On this Mrs. Wentworth made no observation, though the expression about her mouth changed.
“He made a reputation afterwards. I knew he would. He was bound to succeed. I believed in him even then. He had ideals. Why don’t men have ideals now?”
“Some of them do,” asserted Mrs. Wentworth.
“Yes; Norman has. I mean unmarried men. I heard he made a fortune, or was making one—or something.”
“Oh!”
“He knew more than any one I ever saw—and made you want to know. All I ever read he set me to. And he is awfully good-looking. I had no idea he would be so good-looking. But I tell you this: no woman that ever saw him ever forgot him.”
“Is he married?”
“I don’t think so—no. If he had been I should have heard it. He really believed in me.”
Mrs. Wentworth glanced at her with interest.
“Where is he staying?”
“I do not know. I saw him through a shop-window.”
“What! Did you not speak to him?”
“I did not get a chance. When I came out of the shop he was gone.”
“That was sad. It would have been quite romantic, would it not? But, perhaps, after all, he did not make his fortune?” Mrs. Wentworth looked complacent.

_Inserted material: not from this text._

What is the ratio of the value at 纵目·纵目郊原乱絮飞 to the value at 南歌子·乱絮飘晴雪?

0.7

“He did if he set his mind to it,” declared Mrs. Lancaster.
“How about Ferdy Wickersham?” The least little light of malevolence crept into Mrs. Wentworth’s eyes.
Mrs. Lancaster gave a shrug of impatience, and pushed a photograph on a small table farther away, as if it incommoded her.

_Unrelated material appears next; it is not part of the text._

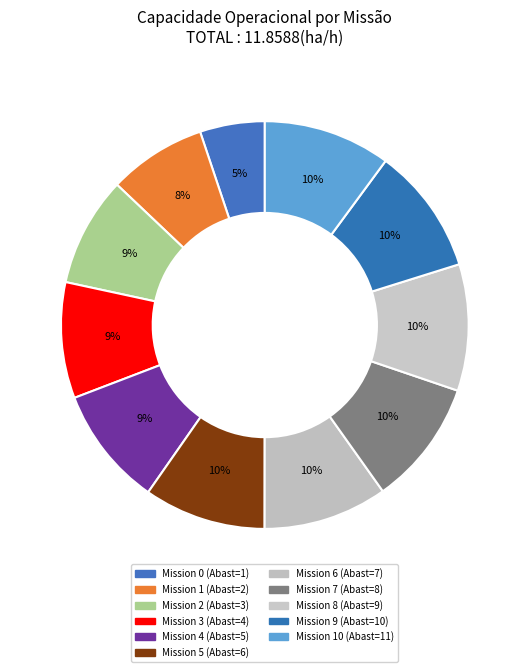

How many slices are in this pie chart?

11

“Oh, Ferdy Wickersham! Ferdy Wickersham to that man is a heated room to the breath of hills and forests.” She spoke with real warmth, and Mrs. Wentworth gazed at her curiously for a few seconds.
“Still, I rather fancy for a constancy you’d prefer the heated rooms to the coldness of the hills. Your gowns would not look so well in the forest.”
It was a moment before Mrs. Lancaster’s face relaxed.
“I suppose I should,” she said slowly, with something very like a sigh. “He was the only man I ever knew who made me do what I did not want to do and made me wish to be something better than I was,” she added absently.
Mrs. Wentworth glanced at her somewhat impatiently, but she went on:
“I was very romantic then; and you should have heard him read the ‘Idylls of the King.’ He had the most beautiful voice. He made you live in Arthur’s court, because he lived there himself.”